July 4: Angi and her mom arrive at Streit’s modeling agency, only to find Streit excitedly showing agents from Germany and Japan her test shots. They are impressed. They want her... now!
   Can she come out to Japan? Can she show up in Germany by the end of the summer? Will she drop everything and start working on her modeling portfolio?
   “No offense, Kelly,” says Angi, “but I just came from camp, and my kids are being touched by God’s Spirit. I want to be there, not here.”
   Kelly smiles and tells her he knows how hard it will be for her to leave. But, he adds, maybe your new job is in modeling. Maybe this is where God wants you right now.

July 5: Angi heads back to Sylvan Lake and finishes her week at camp.

July 8: It’s time to work on her portfolio. This involves posing for photographers for dozens of shots, in dozens of different locations, with dozens of different outfits. Meanwhile, word of her sudden success is getting around. Friends of her family at Evangel Assembly, where she’s been attending since her first birthday, begin phoning. They tell her they’re praying for her, and share words of wisdom and advice.
   “That’s so totally awesome,” she says. “it just brings tears to my eyes, to think that all these people care about me.”
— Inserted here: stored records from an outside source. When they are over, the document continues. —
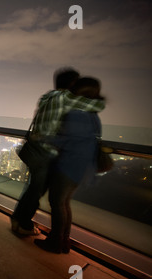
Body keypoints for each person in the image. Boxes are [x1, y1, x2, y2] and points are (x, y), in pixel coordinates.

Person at [11, 68, 105, 236]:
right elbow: (97, 105)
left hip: (34, 149)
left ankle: (18, 219)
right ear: (71, 84)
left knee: (33, 188)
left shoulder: (46, 97)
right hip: (46, 152)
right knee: (37, 191)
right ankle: (23, 224)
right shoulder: (65, 98)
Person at [34, 77, 104, 253]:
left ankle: (55, 242)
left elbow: (66, 141)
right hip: (83, 167)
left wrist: (42, 137)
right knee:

July 25: Angi is the model featured on the front page of the Flair section of the Edmonton Journal. The attractive layout shows her modeling summer dresses. The feature is repeated in several other Southam papers across Canada.

July 28: Angi and her younger sister Esther head for Calgary. An Edmonton fashion photographer is chauffeuring them down, and she finds herself telling him about Jesus the whole trip. The experience leaves her pumped. “I’m a Christian! It’s awesome!” she tells herself.

July 29: Photographers use Angi as a practice stand-in for top model Trica Helfer. It’s and unheard-of honour for an inexperienced model to get such a prestigious assignment. Angi spends two days flying around the glacier in a helicopter and posing for shots in fashionable winter clothes.

July 31: Back in Edmonton, Angi is again involved in fashion shoots, this time for VUE magazine. It looks like she’ll be heading for Germany in the fall, modeling under the protective wing of Jenny Coates. It’s a change from the Bible School in Austria she’d thought she would attend, but she’s committed to her choice now.
   Now it’s August, and Angi is putting the world of modeling behind her to spend a week with her family: Mom Adeline, brother Joanathan,19, sister Esther, 14, and brother Joel, 12, meet at the family cabin at Alberta Beach. She wishes her dad, now at home in heaven, could be there, too. She wonders what the future will hold for her, but she’s at peace, feeling no worry because God’s in control.
   She’ll leave the worrying to her mom!